Aim »
Reproduce each line of every item below verbatim, keeping each field name and value unchanged and in its original order.

** begin **

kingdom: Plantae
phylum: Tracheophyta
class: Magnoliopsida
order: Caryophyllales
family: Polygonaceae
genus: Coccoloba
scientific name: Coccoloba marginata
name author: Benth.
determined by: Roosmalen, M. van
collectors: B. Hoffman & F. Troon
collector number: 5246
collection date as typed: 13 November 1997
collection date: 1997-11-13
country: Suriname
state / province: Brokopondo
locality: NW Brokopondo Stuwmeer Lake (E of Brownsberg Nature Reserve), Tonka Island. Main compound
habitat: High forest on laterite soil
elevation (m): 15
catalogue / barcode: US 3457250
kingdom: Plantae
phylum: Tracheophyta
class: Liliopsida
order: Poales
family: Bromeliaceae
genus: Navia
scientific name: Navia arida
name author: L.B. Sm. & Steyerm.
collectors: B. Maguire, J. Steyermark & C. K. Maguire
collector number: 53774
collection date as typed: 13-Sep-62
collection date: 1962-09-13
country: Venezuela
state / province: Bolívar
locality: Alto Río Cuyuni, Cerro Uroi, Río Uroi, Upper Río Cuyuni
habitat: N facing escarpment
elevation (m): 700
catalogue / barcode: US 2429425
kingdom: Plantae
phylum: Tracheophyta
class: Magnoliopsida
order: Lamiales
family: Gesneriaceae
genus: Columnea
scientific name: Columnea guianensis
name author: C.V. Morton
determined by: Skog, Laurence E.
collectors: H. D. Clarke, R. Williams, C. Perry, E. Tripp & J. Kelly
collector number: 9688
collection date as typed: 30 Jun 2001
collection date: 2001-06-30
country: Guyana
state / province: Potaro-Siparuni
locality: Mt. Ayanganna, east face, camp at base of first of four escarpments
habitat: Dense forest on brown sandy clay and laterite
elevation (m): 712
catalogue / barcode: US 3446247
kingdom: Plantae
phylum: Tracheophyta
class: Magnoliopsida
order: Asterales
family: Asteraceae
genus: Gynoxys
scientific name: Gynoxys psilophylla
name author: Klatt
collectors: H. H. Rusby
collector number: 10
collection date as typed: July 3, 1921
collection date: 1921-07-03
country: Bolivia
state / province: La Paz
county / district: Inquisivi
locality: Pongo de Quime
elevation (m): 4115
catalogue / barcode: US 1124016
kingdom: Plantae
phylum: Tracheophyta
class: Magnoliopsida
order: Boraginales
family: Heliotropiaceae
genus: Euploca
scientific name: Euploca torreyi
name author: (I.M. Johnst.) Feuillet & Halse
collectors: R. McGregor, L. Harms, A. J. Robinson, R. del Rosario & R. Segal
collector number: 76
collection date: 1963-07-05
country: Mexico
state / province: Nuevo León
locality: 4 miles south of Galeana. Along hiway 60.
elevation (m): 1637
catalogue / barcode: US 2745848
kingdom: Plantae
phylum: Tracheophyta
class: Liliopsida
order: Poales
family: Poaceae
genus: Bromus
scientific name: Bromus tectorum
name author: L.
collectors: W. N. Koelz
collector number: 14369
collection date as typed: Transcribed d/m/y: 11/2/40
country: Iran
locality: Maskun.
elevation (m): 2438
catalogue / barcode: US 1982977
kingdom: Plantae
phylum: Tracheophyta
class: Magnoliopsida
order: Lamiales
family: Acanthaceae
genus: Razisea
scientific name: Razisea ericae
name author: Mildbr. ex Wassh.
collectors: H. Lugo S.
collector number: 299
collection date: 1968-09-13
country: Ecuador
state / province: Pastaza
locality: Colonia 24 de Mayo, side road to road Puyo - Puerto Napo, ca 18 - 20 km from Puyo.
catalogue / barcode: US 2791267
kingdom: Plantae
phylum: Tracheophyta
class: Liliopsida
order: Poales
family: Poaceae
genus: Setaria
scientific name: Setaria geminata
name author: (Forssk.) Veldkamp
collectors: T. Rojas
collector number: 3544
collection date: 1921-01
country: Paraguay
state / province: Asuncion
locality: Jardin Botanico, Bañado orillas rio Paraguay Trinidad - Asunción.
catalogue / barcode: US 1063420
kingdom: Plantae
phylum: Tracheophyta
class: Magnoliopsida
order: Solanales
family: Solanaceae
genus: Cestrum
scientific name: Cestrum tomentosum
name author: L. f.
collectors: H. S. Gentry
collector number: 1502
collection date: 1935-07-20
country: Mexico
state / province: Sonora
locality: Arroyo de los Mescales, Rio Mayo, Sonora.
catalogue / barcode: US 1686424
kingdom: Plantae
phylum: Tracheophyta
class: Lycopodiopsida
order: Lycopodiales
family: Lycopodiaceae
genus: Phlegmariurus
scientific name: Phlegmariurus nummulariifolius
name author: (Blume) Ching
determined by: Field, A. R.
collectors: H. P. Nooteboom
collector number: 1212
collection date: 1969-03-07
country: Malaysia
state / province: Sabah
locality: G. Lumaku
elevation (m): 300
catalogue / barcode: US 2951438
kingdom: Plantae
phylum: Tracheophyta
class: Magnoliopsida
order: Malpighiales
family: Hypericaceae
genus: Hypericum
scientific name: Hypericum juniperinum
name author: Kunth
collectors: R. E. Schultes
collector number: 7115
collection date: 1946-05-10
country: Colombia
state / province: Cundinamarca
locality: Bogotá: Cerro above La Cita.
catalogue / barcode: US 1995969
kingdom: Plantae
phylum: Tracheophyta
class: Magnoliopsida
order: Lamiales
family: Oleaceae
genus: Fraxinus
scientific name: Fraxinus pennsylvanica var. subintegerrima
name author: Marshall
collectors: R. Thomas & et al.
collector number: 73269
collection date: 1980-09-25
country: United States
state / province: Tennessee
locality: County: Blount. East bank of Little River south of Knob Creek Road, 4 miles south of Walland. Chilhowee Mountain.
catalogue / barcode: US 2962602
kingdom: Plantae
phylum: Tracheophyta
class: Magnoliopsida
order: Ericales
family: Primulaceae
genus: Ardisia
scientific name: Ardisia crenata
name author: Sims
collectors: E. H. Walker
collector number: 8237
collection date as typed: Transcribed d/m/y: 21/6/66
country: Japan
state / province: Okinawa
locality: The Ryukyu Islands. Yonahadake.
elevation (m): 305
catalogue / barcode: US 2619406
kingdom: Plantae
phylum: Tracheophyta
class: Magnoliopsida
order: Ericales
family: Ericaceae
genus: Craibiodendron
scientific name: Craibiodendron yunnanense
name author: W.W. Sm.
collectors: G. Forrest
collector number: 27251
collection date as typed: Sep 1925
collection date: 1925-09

** end **

Task solution »
kingdom: Plantae
phylum: Tracheophyta
class: Magnoliopsida
order: Caryophyllales
family: Polygonaceae
genus: Coccoloba
scientific name: Coccoloba marginata
name author: Benth.
determined by: Roosmalen, M. van
collectors: B. Hoffman & F. Troon
collector number: 5246
collection date as typed: 13 November 1997
collection date: 1997-11-13
country: Suriname
state / province: Brokopondo
locality: NW Brokopondo Stuwmeer Lake (E of Brownsberg Nature Reserve), Tonka Island. Main compound
habitat: High forest on laterite soil
elevation (m): 15
catalogue / barcode: US 3457250
kingdom: Plantae
phylum: Tracheophyta
class: Liliopsida
order: Poales
family: Bromeliaceae
genus: Navia
scientific name: Navia arida
name author: L.B. Sm. & Steyerm.
collectors: B. Maguire, J. Steyermark & C. K. Maguire
collector number: 53774
collection date as typed: 13-Sep-62
collection date: 1962-09-13
country: Venezuela
state / province: Bolívar
locality: Alto Río Cuyuni, Cerro Uroi, Río Uroi, Upper Río Cuyuni
habitat: N facing escarpment
elevation (m): 700
catalogue / barcode: US 2429425
kingdom: Plantae
phylum: Tracheophyta
class: Magnoliopsida
order: Lamiales
family: Gesneriaceae
genus: Columnea
scientific name: Columnea guianensis
name author: C.V. Morton
determined by: Skog, Laurence E.
collectors: H. D. Clarke, R. Williams, C. Perry, E. Tripp & J. Kelly
collector number: 9688
collection date as typed: 30 Jun 2001
collection date: 2001-06-30
country: Guyana
state / province: Potaro-Siparuni
locality: Mt. Ayanganna, east face, camp at base of first of four escarpments
habitat: Dense forest on brown sandy clay and laterite
elevation (m): 712
catalogue / barcode: US 3446247
kingdom: Plantae
phylum: Tracheophyta
class: Magnoliopsida
order: Asterales
family: Asteraceae
genus: Gynoxys
scientific name: Gynoxys psilophylla
name author: Klatt
collectors: H. H. Rusby
collector number: 10
collection date as typed: July 3, 1921
collection date: 1921-07-03
country: Bolivia
state / province: La Paz
county / district: Inquisivi
locality: Pongo de Quime
elevation (m): 4115
catalogue / barcode: US 1124016
kingdom: Plantae
phylum: Tracheophyta
class: Magnoliopsida
order: Boraginales
family: Heliotropiaceae
genus: Euploca
scientific name: Euploca torreyi
name author: (I.M. Johnst.) Feuillet & Halse
collectors: R. McGregor, L. Harms, A. J. Robinson, R. del Rosario & R. Segal
collector number: 76
collection date: 1963-07-05
country: Mexico
state / province: Nuevo León
locality: 4 miles south of Galeana. Along hiway 60.
elevation (m): 1637
catalogue / barcode: US 2745848
kingdom: Plantae
phylum: Tracheophyta
class: Liliopsida
order: Poales
family: Poaceae
genus: Bromus
scientific name: Bromus tectorum
name author: L.
collectors: W. N. Koelz
collector number: 14369
collection date as typed: Transcribed d/m/y: 11/2/40
country: Iran
locality: Maskun.
elevation (m): 2438
catalogue / barcode: US 1982977
kingdom: Plantae
phylum: Tracheophyta
class: Magnoliopsida
order: Lamiales
family: Acanthaceae
genus: Razisea
scientific name: Razisea ericae
name author: Mildbr. ex Wassh.
collectors: H. Lugo S.
collector number: 299
collection date: 1968-09-13
country: Ecuador
state / province: Pastaza
locality: Colonia 24 de Mayo, side road to road Puyo - Puerto Napo, ca 18 - 20 km from Puyo.
catalogue / barcode: US 2791267
kingdom: Plantae
phylum: Tracheophyta
class: Liliopsida
order: Poales
family: Poaceae
genus: Setaria
scientific name: Setaria geminata
name author: (Forssk.) Veldkamp
collectors: T. Rojas
collector number: 3544
collection date: 1921-01
country: Paraguay
state / province: Asuncion
locality: Jardin Botanico, Bañado orillas rio Paraguay Trinidad - Asunción.
catalogue / barcode: US 1063420
kingdom: Plantae
phylum: Tracheophyta
class: Magnoliopsida
order: Solanales
family: Solanaceae
genus: Cestrum
scientific name: Cestrum tomentosum
name author: L. f.
collectors: H. S. Gentry
collector number: 1502
collection date: 1935-07-20
country: Mexico
state / province: Sonora
locality: Arroyo de los Mescales, Rio Mayo, Sonora.
catalogue / barcode: US 1686424
kingdom: Plantae
phylum: Tracheophyta
class: Lycopodiopsida
order: Lycopodiales
family: Lycopodiaceae
genus: Phlegmariurus
scientific name: Phlegmariurus nummulariifolius
name author: (Blume) Ching
determined by: Field, A. R.
collectors: H. P. Nooteboom
collector number: 1212
collection date: 1969-03-07
country: Malaysia
state / province: Sabah
locality: G. Lumaku
elevation (m): 300
catalogue / barcode: US 2951438
kingdom: Plantae
phylum: Tracheophyta
class: Magnoliopsida
order: Malpighiales
family: Hypericaceae
genus: Hypericum
scientific name: Hypericum juniperinum
name author: Kunth
collectors: R. E. Schultes
collector number: 7115
collection date: 1946-05-10
country: Colombia
state / province: Cundinamarca
locality: Bogotá: Cerro above La Cita.
catalogue / barcode: US 1995969
kingdom: Plantae
phylum: Tracheophyta
class: Magnoliopsida
order: Lamiales
family: Oleaceae
genus: Fraxinus
scientific name: Fraxinus pennsylvanica var. subintegerrima
name author: Marshall
collectors: R. Thomas & et al.
collector number: 73269
collection date: 1980-09-25
country: United States
state / province: Tennessee
locality: County: Blount. East bank of Little River south of Knob Creek Road, 4 miles south of Walland. Chilhowee Mountain.
catalogue / barcode: US 2962602
kingdom: Plantae
phylum: Tracheophyta
class: Magnoliopsida
order: Ericales
family: Primulaceae
genus: Ardisia
scientific name: Ardisia crenata
name author: Sims
collectors: E. H. Walker
collector number: 8237
collection date as typed: Transcribed d/m/y: 21/6/66
country: Japan
state / province: Okinawa
locality: The Ryukyu Islands. Yonahadake.
elevation (m): 305
catalogue / barcode: US 2619406
kingdom: Plantae
phylum: Tracheophyta
class: Magnoliopsida
order: Ericales
family: Ericaceae
genus: Craibiodendron
scientific name: Craibiodendron yunnanense
name author: W.W. Sm.
collectors: G. Forrest
collector number: 27251
collection date as typed: Sep 1925
collection date: 1925-09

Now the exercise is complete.